Still going er strong?

If hardware has already lasted a few years it just seems to solder on. Always surprises me really. There was an era of bad capacitors but aside from that it's amazing what a long life pc hardware can have. I wonder if it will be the same with a 5090 in 20 plus years?
 
If hardware has already lasted a few years it just seems to solder on. Always surprises me really. There was an era of bad capacitors but aside from that it's amazing what a long life pc hardware can have. I wonder if it will be the same with a 5090 in 20 plus years?
I really doubt it, sadly.
 
I'm still running a pretty old PC, was an i5 2500k until last year when I picked up a 3570 for a tenner, still using the same old Gigabyte motherboard.

I had a NUC for a while but that died so I had to dust off the old desktop and its still running fine. Although will need to consider what to do as Win 10 support ends soon, thinking Ubuntu.
 
If hardware has already lasted a few years it just seems to solder on. Always surprises me really. There was an era of bad capacitors but aside from that it's amazing what a long life pc hardware can have. I wonder if it will be the same with a 5090 in 20 plus years?
I'd give the melting connector blocks a couple of weeks at best.
 
Around 2002 I gave my first ever PC (Mitsubishi Apricot Pentium 75) to the guy that lived next to my grandparents, he died late last year but it turned out that up until his last few months he was still using it daily to play cribbage and scrabble, his grandson said it had kept him sane during the pandemic.

I got it second hand from a computer fair, it was also my first attempt at doing an upgrade, I replaced the Pentium 75 CPU with a... Pentium 90!

It had gone yellow with age but this is how it would have looked if it had been kept out of the sunlight:
retro-computing-mitsubishi-apricot-xen-pc-486-1.jpg

From the days when every PC case had its own style and character.
 
Around 2002 I gave my first ever PC (Mitsubishi Apricot Pentium 75) to the guy that lived next to my grandparents, he died late last year but it turned out that up until his last few months he was still using it daily to play cribbage and scrabble, his grandson said it had kept him sane during the pandemic.

I got it second hand from a computer fair, it was also my first attempt at doing an upgrade, I replaced the Pentium 75 CPU with a... Pentium 90!

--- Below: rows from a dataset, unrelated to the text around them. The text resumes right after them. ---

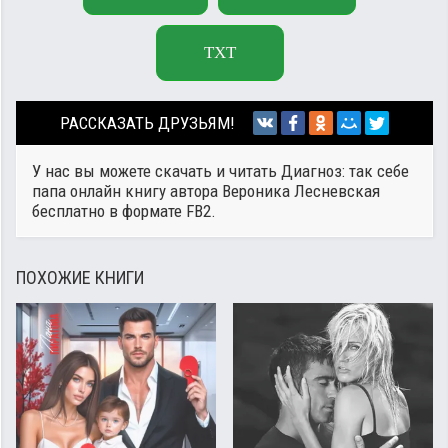
TXT
РАССКАЗАТЬ ДРУЗЬЯМ!
У нас вы можете скачать и читать Диагноз: так себе
папа онлайн книгу автора
Вероника Лесневская
бесплатно в формате FB2.
ПОХОЖИЕ КНИГИ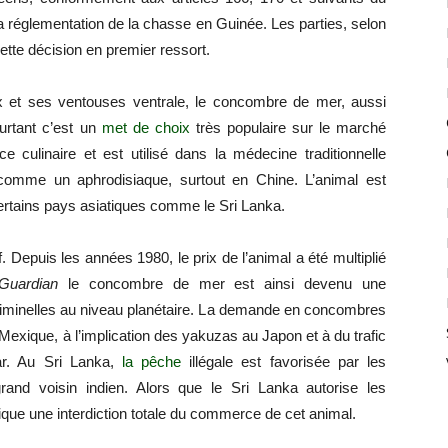
a réglementation de la chasse en Guinée. Les parties, selon
 cette décision en premier ressort.
x et ses ventouses ventrale, le concombre de mer, aussi
ourtant c’est un
met de choix
très populaire sur le marché
e culinaire et est utilisé dans la médecine traditionnelle
 comme un aphrodisiaque, surtout en Chine. L’animal est
ertains pays asiatiques comme le Sri Lanka.
 Depuis les années 1980, le prix de l’animal a été multiplié
Guardian
le concombre de mer est ainsi devenu une
riminelles au niveau planétaire. La demande en concombres
exique, à l’implication des yakuzas au Japon et à du trafic
ar. Au Sri Lanka,
la pêche
illégale est favorisée par les
 grand voisin indien. Alors que le Sri Lanka autorise les
que une interdiction totale du commerce de cet animal.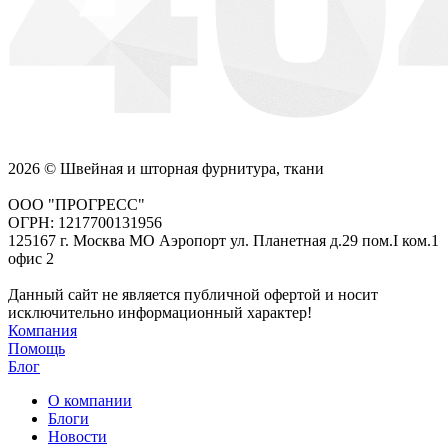
2026 © Швейная и шторная фурнитура, ткани
ООО "ПРОГРЕСС"
ОГРН: 1217700131956
125167 г. Москва МО Аэропорт ул. Планетная д.29 пом.I ком.1
офис 2
Данный сайт не является публичной офертой и носит
исключительно информационный характер!
Компания
Помощь
Блог
О компании
Блоги
Новости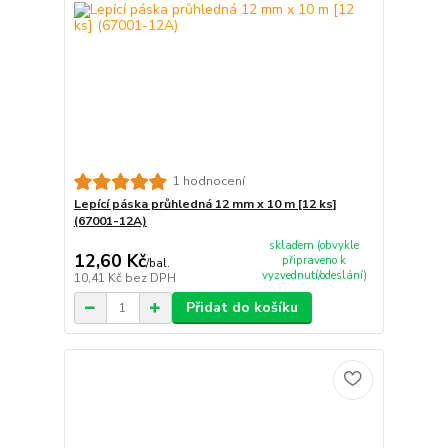
1 hodnocení
Lepící páska průhledná 12 mm x 10 m [12 ks]
(67001-12A)
skladem (obvykle
12,60 Kč
připraveno k
/
bal.
vyzvednutí/odeslání)
10,41 Kč
bez DPH
Přidat do košíku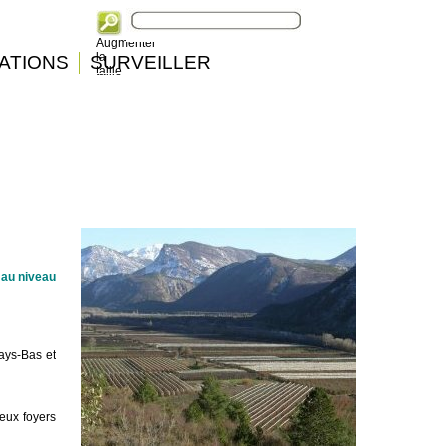
Augmenter
la
ATIONS
SURVEILLER
taille
 au niveau
Pays-Bas et
eux foyers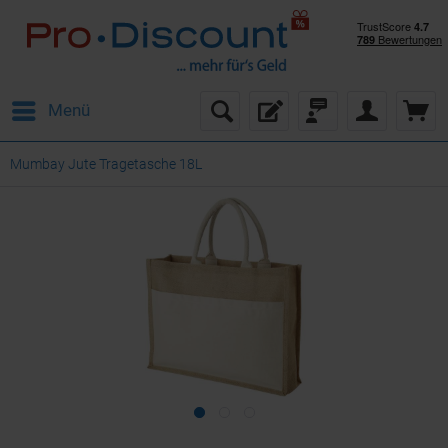
Menü
Mumbay Jute Tragetasche 18L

It had gone yellow with age but this is how it would have looked if it had been kept out of the sunlight:
retro-computing-mitsubishi-apricot-xen-pc-486-1.jpg

From the days when every PC case had its own style and character.
You just taught me something. I always assumed they yellowed because of smoking! Now I know why mine never did go yellow. Because I am basically a vampire in my gaming room xD
 
You just taught me something. I always assumed they yellowed because of smoking! Now I know why mine never did go yellow. Because I am basically a vampire in my gaming room xD

Haha I used to think the same, I'd see "vintage" on eBay and think woahh getting the smell of smoke off that thing is gonna be a mission for someone :cry:
 
I used to work in a MET office building with all the weather forecasters. They were using Windows XP machines even after Windows 10 was released.
 
You just taught me something. I always assumed they yellowed because of smoking! Now I know why mine never did go yellow. Because I am basically a vampire in my gaming room xD
Part of the reason is sunlight, it is also caused by bromine in the plastic which is added as a flame retardant.